* [Records for this exercise]
-- Opening Marker --
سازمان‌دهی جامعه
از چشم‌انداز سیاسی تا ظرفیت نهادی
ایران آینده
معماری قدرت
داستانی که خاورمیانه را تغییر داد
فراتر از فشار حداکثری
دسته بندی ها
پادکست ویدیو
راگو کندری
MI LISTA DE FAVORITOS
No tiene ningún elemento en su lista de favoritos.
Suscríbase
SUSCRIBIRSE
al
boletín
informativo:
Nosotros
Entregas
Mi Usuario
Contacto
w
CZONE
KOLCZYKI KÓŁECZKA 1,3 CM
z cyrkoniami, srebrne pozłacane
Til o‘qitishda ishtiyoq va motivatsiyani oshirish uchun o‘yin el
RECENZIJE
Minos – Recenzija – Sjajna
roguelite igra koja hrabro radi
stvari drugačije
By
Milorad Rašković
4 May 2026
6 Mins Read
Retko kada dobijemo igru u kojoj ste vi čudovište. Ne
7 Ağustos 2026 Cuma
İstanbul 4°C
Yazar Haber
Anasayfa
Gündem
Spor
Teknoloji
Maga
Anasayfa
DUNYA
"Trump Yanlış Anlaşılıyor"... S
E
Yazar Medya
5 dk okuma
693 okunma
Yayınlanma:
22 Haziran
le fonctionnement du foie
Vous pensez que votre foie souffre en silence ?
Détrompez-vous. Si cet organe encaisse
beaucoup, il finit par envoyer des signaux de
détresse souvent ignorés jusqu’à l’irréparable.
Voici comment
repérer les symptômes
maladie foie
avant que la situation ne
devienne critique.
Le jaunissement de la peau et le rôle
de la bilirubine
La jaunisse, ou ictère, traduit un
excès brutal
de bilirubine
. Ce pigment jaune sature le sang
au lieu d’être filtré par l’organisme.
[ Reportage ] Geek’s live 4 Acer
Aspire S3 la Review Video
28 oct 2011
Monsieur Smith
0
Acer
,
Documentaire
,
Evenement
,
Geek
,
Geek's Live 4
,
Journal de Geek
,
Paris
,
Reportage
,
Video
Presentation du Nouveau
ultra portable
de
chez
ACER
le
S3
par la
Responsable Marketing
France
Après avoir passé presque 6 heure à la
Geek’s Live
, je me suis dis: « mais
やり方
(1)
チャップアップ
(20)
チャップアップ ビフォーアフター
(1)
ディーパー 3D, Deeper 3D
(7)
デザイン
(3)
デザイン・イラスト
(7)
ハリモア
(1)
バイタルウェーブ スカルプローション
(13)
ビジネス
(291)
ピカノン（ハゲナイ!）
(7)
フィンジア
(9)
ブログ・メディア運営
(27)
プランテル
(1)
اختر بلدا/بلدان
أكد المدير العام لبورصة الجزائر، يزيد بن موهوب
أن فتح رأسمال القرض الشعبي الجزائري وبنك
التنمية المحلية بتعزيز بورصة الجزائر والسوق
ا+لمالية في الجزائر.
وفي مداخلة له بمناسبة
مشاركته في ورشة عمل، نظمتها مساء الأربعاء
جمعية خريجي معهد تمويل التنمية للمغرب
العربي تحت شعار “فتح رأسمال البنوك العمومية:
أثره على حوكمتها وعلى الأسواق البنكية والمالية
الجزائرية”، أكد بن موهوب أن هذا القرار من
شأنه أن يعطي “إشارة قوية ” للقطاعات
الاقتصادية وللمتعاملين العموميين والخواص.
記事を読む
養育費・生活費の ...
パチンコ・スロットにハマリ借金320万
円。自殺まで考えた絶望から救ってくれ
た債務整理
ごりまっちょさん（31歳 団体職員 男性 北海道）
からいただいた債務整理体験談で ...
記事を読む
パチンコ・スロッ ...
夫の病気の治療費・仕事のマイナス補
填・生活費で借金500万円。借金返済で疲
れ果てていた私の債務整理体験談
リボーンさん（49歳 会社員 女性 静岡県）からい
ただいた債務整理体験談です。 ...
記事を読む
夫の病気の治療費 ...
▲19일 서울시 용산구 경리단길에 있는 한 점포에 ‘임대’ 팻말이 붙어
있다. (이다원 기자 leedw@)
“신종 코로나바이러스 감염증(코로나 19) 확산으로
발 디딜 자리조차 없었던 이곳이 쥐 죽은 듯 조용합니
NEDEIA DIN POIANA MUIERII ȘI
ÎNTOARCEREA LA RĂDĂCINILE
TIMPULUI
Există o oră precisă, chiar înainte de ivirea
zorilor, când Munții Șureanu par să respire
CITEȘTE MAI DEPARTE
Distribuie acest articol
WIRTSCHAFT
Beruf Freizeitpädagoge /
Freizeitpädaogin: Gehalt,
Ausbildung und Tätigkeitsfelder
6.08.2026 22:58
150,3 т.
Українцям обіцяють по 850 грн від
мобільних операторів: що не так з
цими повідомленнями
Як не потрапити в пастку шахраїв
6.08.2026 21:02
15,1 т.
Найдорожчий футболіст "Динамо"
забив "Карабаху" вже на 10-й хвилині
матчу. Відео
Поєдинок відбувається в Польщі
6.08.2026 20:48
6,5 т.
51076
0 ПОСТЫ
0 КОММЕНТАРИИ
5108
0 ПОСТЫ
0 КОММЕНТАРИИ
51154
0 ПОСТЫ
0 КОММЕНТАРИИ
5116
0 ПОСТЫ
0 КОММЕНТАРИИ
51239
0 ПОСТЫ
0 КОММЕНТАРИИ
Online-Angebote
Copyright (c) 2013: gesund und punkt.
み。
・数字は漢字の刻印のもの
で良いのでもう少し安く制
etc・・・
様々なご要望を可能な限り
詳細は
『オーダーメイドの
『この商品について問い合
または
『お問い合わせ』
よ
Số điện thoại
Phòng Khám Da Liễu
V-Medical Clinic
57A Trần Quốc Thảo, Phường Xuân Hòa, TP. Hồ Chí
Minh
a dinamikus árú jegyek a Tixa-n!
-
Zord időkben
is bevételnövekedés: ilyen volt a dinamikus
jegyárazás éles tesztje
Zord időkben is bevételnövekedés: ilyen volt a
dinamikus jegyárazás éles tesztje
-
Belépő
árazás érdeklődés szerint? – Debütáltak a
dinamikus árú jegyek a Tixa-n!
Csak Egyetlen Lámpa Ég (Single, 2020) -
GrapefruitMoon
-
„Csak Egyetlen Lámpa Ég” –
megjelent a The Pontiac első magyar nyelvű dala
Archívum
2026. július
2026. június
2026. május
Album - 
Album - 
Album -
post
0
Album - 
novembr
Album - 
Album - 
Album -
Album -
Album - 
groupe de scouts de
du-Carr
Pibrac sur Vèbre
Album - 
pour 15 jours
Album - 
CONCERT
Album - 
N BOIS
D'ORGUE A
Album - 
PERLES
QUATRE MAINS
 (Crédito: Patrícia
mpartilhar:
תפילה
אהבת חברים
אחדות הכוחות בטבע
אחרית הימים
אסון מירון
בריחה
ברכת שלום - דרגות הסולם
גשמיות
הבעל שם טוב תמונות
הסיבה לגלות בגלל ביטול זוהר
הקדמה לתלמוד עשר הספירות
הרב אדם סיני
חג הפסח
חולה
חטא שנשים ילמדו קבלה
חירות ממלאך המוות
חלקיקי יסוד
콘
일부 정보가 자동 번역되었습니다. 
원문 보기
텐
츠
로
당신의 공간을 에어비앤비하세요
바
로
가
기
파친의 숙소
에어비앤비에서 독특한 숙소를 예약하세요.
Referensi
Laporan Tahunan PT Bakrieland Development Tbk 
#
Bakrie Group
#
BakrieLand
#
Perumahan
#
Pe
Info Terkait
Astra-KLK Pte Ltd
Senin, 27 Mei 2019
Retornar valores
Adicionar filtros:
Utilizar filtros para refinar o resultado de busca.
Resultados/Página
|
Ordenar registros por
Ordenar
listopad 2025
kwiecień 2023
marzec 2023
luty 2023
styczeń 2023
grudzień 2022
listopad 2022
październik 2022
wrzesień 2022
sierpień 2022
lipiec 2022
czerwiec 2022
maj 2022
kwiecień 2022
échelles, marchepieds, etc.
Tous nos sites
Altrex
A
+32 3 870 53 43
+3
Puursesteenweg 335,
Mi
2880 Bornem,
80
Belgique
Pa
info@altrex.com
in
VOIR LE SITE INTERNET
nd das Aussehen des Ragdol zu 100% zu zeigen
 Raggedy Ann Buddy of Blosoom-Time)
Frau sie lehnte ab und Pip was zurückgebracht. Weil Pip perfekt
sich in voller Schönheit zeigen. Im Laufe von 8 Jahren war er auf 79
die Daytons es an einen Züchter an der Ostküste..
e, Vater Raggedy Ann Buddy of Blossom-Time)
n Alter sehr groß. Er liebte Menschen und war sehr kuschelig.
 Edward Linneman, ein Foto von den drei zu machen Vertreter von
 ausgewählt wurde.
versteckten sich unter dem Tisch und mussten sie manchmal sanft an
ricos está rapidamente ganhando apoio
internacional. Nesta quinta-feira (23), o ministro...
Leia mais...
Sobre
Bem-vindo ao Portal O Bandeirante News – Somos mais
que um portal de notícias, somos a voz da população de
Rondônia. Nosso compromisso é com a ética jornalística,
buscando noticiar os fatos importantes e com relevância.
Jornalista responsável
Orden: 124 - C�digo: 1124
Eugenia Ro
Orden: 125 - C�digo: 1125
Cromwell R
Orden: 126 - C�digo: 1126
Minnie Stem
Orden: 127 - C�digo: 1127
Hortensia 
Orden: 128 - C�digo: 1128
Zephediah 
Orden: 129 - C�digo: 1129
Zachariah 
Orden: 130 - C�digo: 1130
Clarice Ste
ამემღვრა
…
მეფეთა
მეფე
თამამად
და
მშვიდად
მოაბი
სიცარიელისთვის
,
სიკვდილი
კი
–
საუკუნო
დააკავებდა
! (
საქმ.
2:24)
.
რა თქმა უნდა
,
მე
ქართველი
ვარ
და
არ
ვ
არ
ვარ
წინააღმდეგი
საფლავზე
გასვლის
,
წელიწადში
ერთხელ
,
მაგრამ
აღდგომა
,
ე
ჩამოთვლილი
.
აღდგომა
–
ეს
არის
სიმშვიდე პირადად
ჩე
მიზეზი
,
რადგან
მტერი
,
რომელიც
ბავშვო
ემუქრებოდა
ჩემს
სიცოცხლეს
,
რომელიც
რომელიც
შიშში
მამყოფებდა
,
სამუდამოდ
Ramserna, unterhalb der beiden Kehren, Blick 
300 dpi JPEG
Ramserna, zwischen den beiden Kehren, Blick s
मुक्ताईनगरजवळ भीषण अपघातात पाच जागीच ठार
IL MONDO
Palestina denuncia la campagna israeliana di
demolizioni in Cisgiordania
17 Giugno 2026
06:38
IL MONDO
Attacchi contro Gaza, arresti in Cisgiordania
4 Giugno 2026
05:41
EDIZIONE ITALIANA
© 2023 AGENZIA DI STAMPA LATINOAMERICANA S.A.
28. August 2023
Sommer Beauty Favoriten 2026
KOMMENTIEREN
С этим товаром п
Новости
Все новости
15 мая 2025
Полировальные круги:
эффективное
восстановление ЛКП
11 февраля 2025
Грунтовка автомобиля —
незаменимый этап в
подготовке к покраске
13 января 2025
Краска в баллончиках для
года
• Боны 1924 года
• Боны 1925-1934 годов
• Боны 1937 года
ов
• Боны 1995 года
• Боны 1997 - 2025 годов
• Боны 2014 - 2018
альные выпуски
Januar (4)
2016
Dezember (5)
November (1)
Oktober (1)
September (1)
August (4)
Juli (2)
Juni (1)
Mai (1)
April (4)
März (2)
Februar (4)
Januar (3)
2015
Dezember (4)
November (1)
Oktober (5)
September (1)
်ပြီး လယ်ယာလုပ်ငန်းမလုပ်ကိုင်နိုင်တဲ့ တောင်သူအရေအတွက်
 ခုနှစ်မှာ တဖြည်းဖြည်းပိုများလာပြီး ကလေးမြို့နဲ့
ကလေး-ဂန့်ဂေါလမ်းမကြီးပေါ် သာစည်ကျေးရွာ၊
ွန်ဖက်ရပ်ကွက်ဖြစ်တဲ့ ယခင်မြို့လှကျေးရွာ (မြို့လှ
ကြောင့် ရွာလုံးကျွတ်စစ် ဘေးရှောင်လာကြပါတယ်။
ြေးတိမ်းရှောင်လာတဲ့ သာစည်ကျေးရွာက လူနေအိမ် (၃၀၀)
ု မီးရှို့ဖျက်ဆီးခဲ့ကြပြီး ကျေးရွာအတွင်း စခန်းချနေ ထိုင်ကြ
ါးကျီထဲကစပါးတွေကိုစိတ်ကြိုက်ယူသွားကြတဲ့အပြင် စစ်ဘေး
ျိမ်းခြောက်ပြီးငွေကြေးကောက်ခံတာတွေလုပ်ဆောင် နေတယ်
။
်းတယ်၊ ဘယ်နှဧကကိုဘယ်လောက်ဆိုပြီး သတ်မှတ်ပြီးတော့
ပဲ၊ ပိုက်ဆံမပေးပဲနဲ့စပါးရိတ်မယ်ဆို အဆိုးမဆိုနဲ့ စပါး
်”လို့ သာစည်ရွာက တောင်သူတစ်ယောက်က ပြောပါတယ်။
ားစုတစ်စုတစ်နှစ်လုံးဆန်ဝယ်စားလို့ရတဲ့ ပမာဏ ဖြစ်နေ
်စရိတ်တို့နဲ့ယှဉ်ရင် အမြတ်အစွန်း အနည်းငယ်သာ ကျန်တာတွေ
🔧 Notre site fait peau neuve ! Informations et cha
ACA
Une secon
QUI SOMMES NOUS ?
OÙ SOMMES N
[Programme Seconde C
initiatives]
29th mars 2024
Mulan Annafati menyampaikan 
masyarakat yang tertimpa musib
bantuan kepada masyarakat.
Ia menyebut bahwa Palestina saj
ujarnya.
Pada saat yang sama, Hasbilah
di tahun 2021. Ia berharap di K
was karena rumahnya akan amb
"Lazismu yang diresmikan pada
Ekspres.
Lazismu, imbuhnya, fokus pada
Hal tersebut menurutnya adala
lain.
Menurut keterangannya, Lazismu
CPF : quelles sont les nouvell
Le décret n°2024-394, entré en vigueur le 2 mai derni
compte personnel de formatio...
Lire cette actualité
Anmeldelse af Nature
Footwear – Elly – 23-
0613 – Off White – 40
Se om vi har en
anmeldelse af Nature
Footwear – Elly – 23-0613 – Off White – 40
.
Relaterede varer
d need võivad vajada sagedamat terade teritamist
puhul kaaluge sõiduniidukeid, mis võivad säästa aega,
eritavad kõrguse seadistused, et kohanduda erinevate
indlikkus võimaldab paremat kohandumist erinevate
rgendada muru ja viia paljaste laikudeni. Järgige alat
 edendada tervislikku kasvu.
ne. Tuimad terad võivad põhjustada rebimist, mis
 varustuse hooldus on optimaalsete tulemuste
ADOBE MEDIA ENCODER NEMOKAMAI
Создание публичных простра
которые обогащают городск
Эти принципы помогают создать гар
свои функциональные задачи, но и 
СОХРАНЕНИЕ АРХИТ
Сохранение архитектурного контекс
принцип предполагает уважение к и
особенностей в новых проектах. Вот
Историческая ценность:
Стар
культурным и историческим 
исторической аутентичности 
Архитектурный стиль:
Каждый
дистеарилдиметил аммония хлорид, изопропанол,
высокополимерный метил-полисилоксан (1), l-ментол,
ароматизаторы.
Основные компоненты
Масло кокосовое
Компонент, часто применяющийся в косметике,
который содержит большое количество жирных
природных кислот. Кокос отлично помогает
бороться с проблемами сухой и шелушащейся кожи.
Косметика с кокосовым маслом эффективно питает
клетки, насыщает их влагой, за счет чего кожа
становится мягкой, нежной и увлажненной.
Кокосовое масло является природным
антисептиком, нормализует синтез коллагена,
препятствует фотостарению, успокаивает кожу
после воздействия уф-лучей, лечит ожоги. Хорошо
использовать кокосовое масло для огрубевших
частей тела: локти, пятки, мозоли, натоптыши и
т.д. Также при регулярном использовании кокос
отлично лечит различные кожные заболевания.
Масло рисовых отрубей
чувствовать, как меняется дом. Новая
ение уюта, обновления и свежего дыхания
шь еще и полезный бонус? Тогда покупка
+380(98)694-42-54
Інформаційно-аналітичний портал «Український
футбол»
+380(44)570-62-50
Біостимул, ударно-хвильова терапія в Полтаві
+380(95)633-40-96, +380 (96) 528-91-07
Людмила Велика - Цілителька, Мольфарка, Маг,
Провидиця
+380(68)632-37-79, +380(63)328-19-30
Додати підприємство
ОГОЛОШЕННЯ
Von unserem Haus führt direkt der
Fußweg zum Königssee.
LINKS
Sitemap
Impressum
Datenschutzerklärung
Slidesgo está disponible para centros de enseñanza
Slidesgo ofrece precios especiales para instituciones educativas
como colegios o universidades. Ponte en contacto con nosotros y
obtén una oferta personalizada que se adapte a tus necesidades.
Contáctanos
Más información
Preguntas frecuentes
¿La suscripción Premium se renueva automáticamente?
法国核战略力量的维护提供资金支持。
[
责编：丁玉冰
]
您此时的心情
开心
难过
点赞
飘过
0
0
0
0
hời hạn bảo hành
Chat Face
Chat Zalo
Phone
-- Closing Marker --
Please filter the entries for the word "jegyárazás" and copy the lines that have it.

* [Answer]
jegyárazás éles tesztje
dinamikus jegyárazás éles tesztje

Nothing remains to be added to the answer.